(Dataset records)
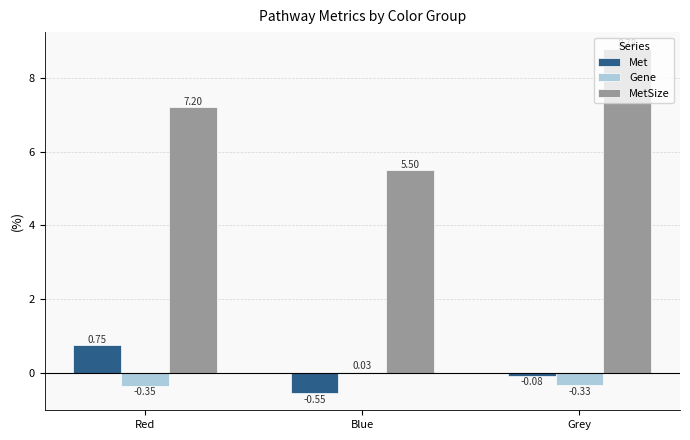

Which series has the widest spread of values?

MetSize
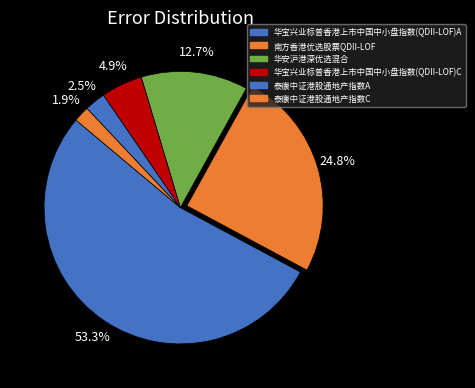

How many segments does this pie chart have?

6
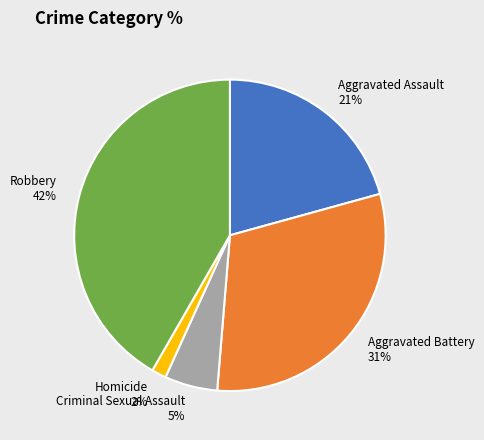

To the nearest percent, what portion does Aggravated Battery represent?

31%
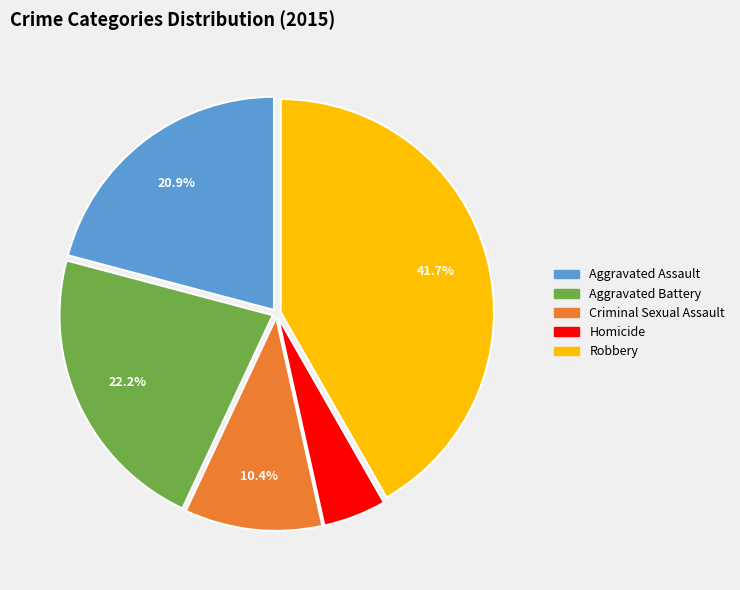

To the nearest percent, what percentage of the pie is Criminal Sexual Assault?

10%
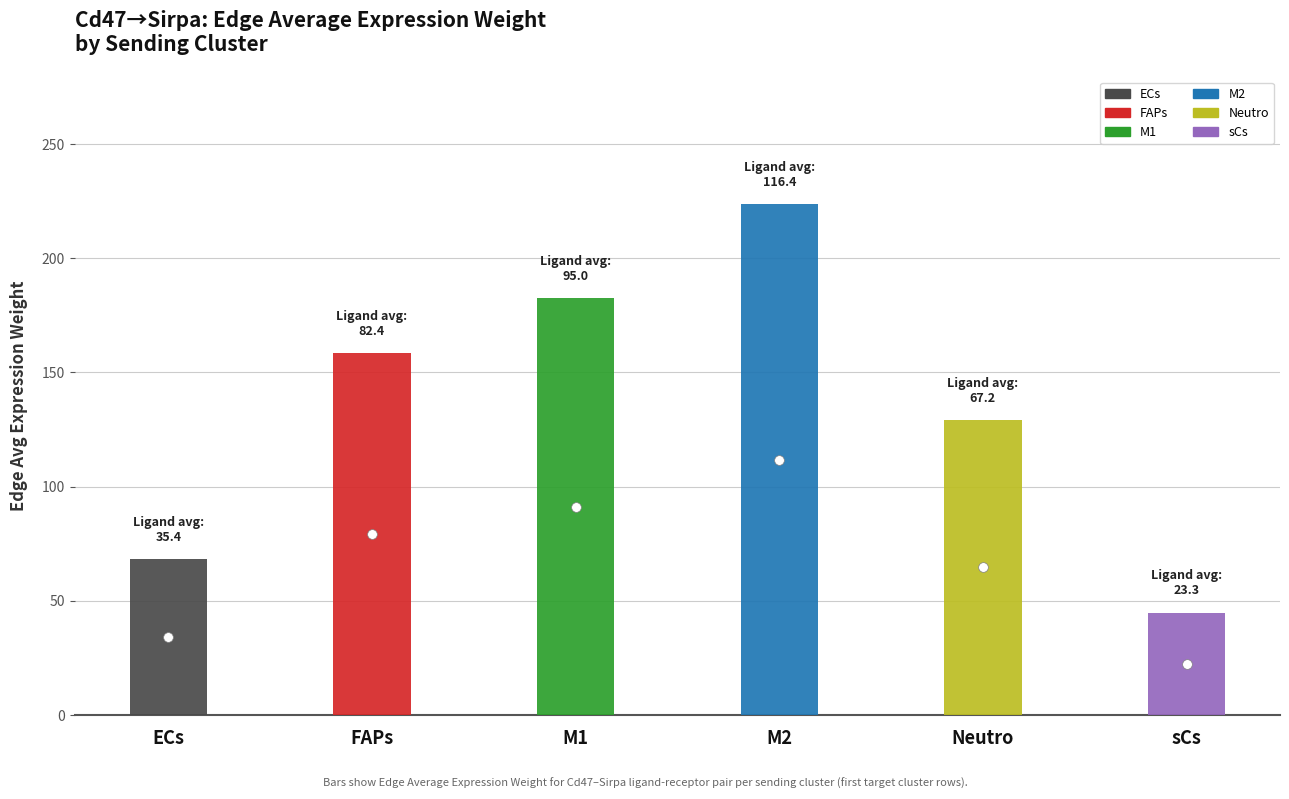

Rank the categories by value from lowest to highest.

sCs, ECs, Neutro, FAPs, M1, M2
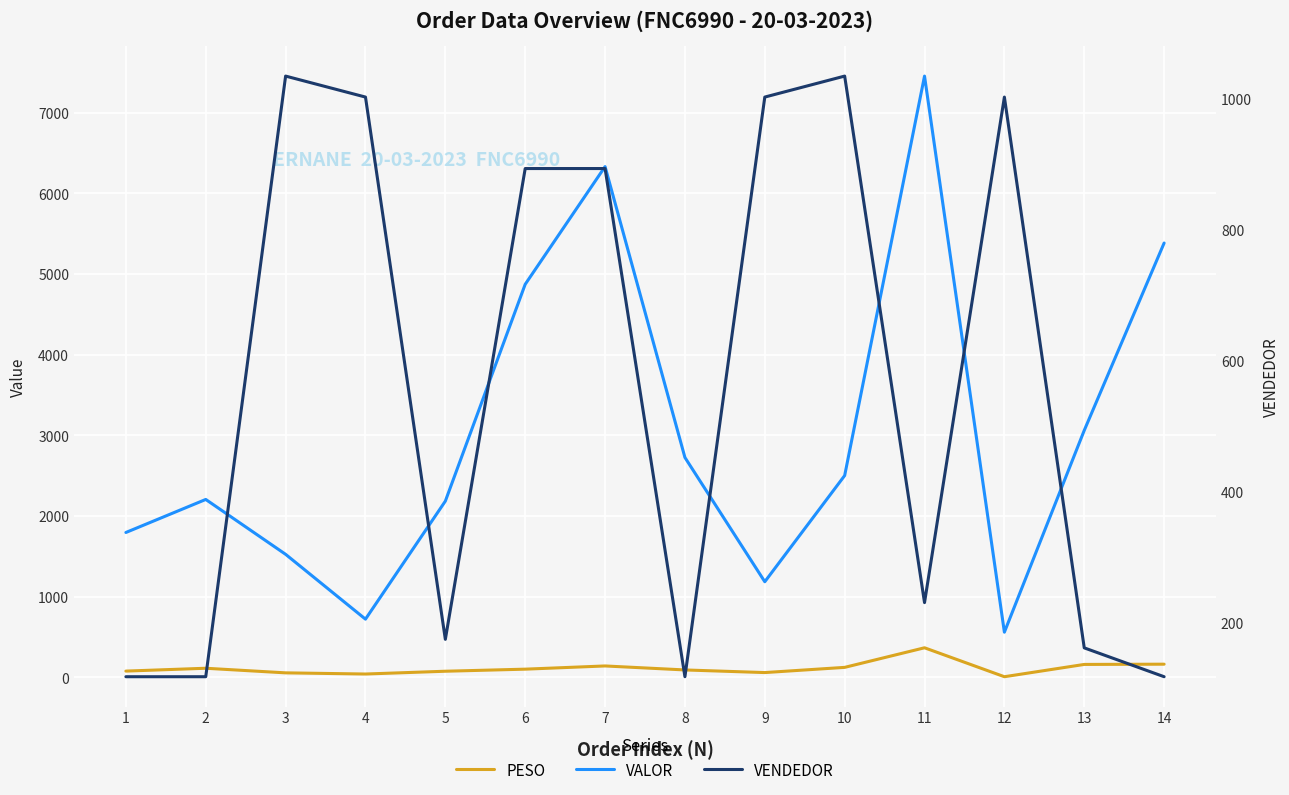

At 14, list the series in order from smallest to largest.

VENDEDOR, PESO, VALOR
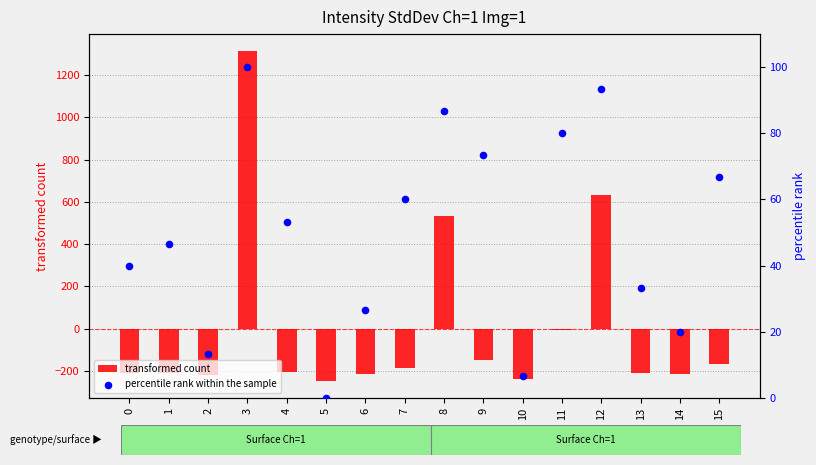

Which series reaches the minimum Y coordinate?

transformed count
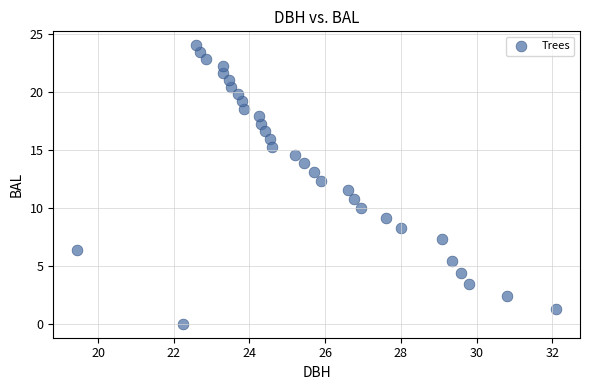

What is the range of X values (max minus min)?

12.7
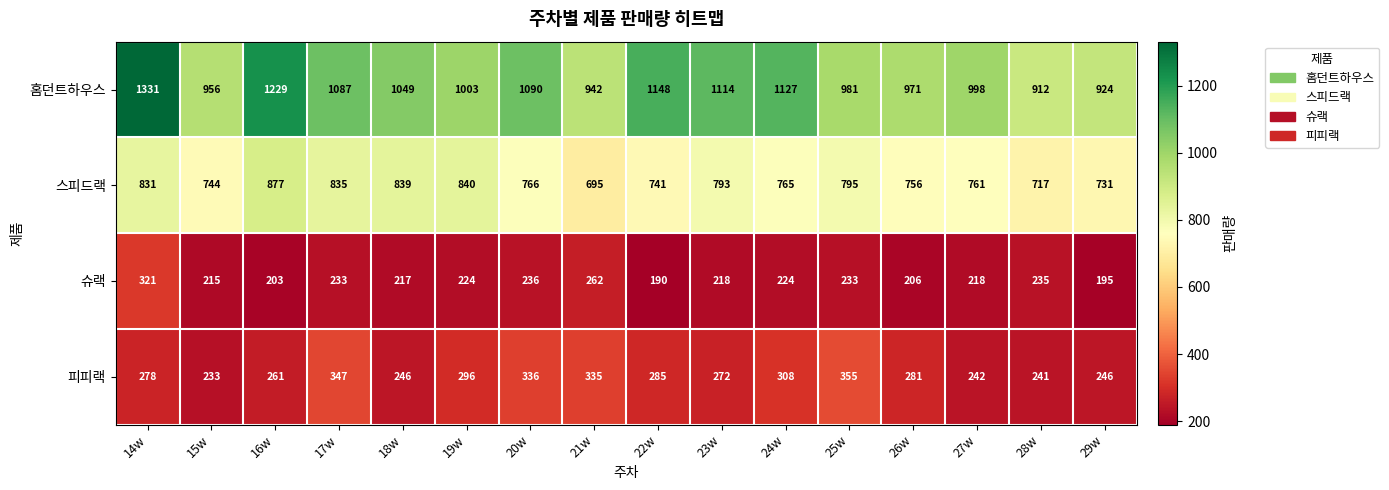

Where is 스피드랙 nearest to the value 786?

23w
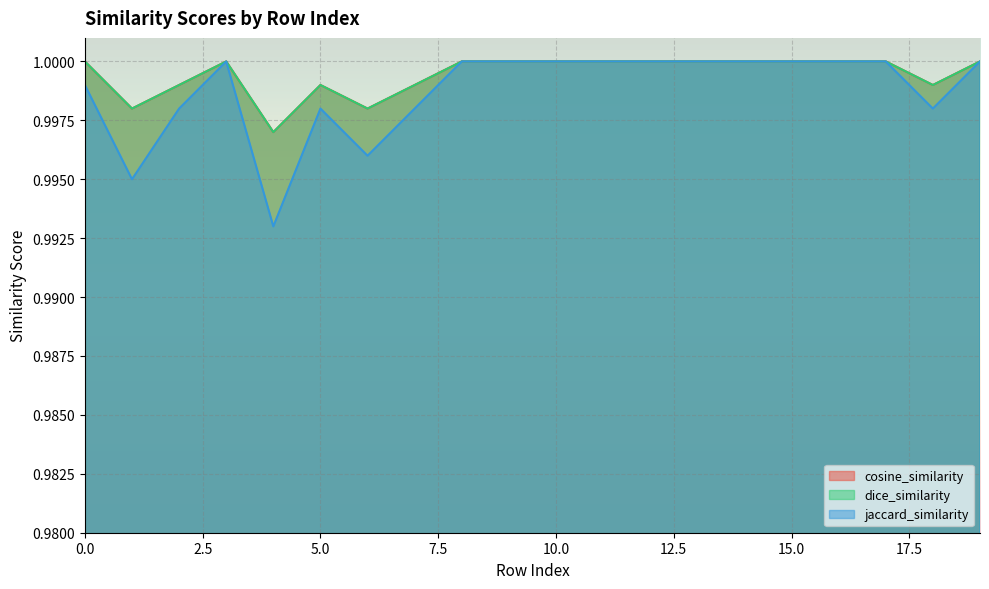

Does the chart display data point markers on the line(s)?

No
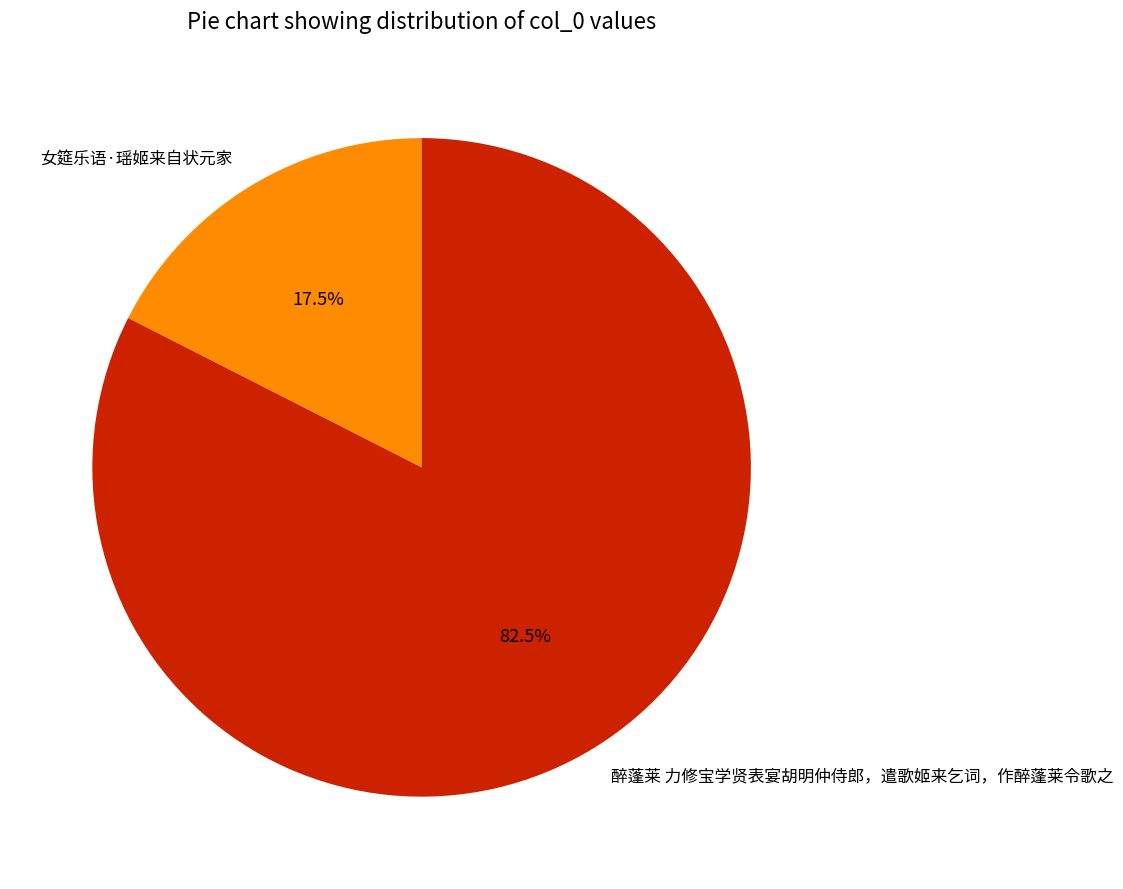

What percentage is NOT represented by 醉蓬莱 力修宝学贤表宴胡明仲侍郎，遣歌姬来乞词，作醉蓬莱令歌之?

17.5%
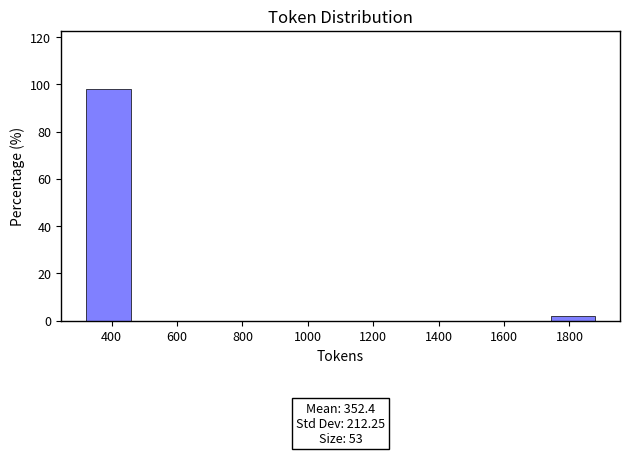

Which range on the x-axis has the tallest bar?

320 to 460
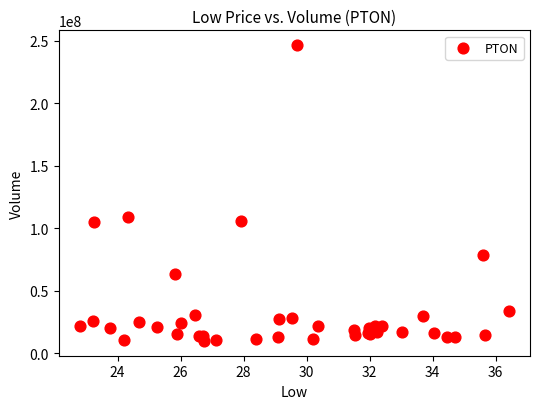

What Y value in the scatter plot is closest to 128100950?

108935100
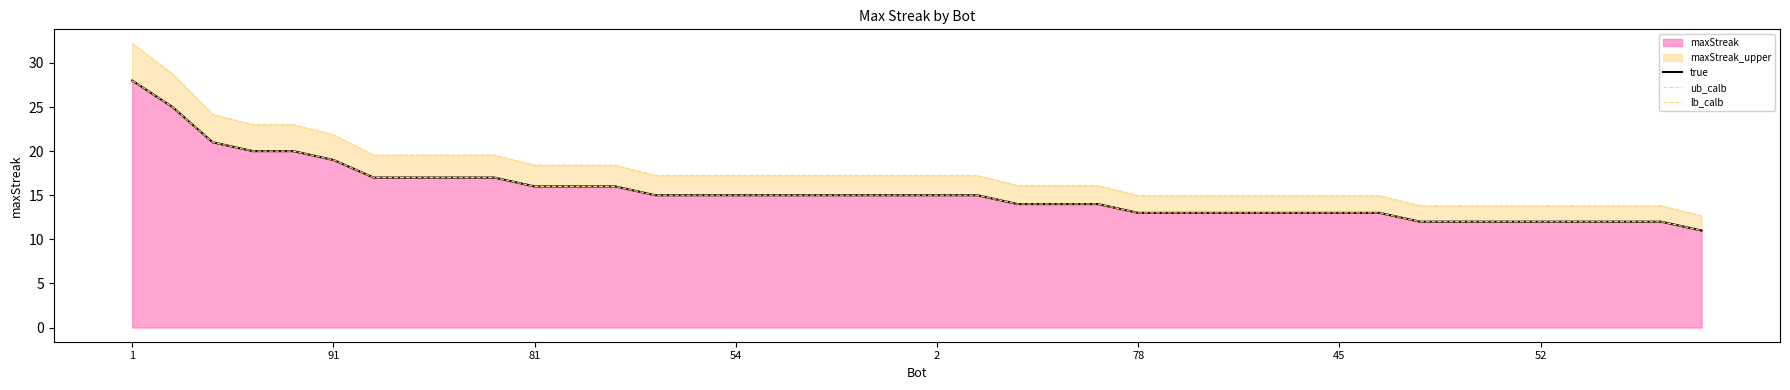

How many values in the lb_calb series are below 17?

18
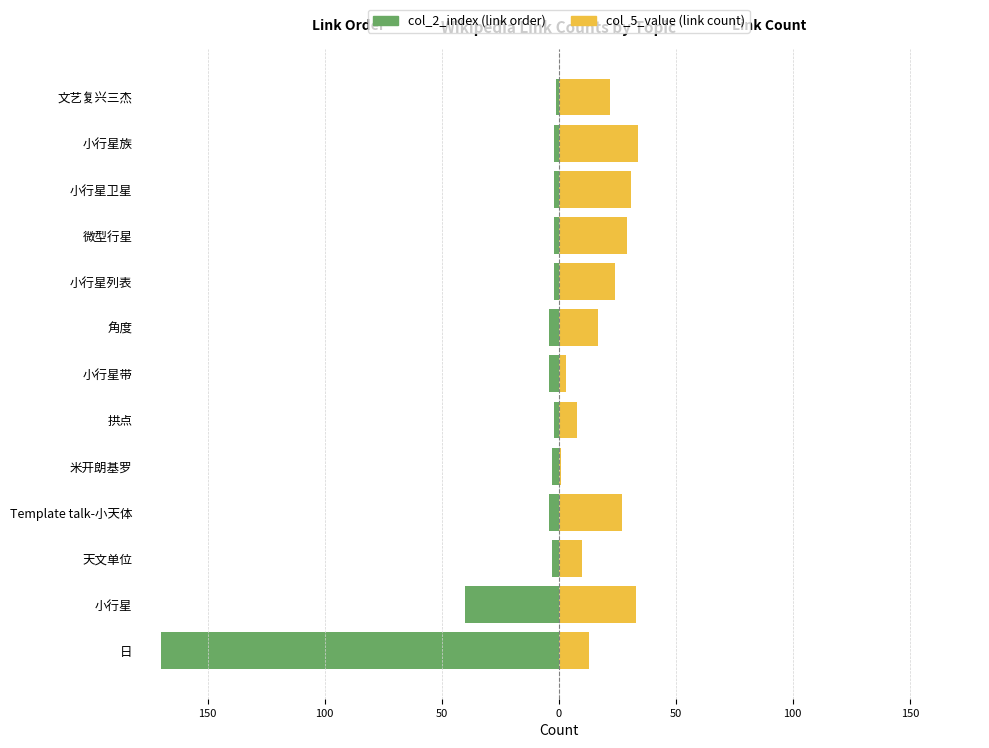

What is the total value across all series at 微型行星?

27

▸ Assigned task: Copy out all of the material above word for word, omitting the pictures.

▸ Answer for the task:
Which series has the widest spread of values?

MetSize

How many segments does this pie chart have?

6

To the nearest percent, what portion does Aggravated Battery represent?

31%

To the nearest percent, what percentage of the pie is Criminal Sexual Assault?

10%

Rank the categories by value from lowest to highest.

sCs, ECs, Neutro, FAPs, M1, M2

At 14, list the series in order from smallest to largest.

VENDEDOR, PESO, VALOR

Which series reaches the minimum Y coordinate?

transformed count

What is the range of X values (max minus min)?

12.7

Where is 스피드랙 nearest to the value 786?

23w

Does the chart display data point markers on the line(s)?

No

What percentage is NOT represented by 醉蓬莱 力修宝学贤表宴胡明仲侍郎，遣歌姬来乞词，作醉蓬莱令歌之?

17.5%

Which range on the x-axis has the tallest bar?

320 to 460

What Y value in the scatter plot is closest to 128100950?

108935100

How many values in the lb_calb series are below 17?

18

What is the total value across all series at 微型行星?

27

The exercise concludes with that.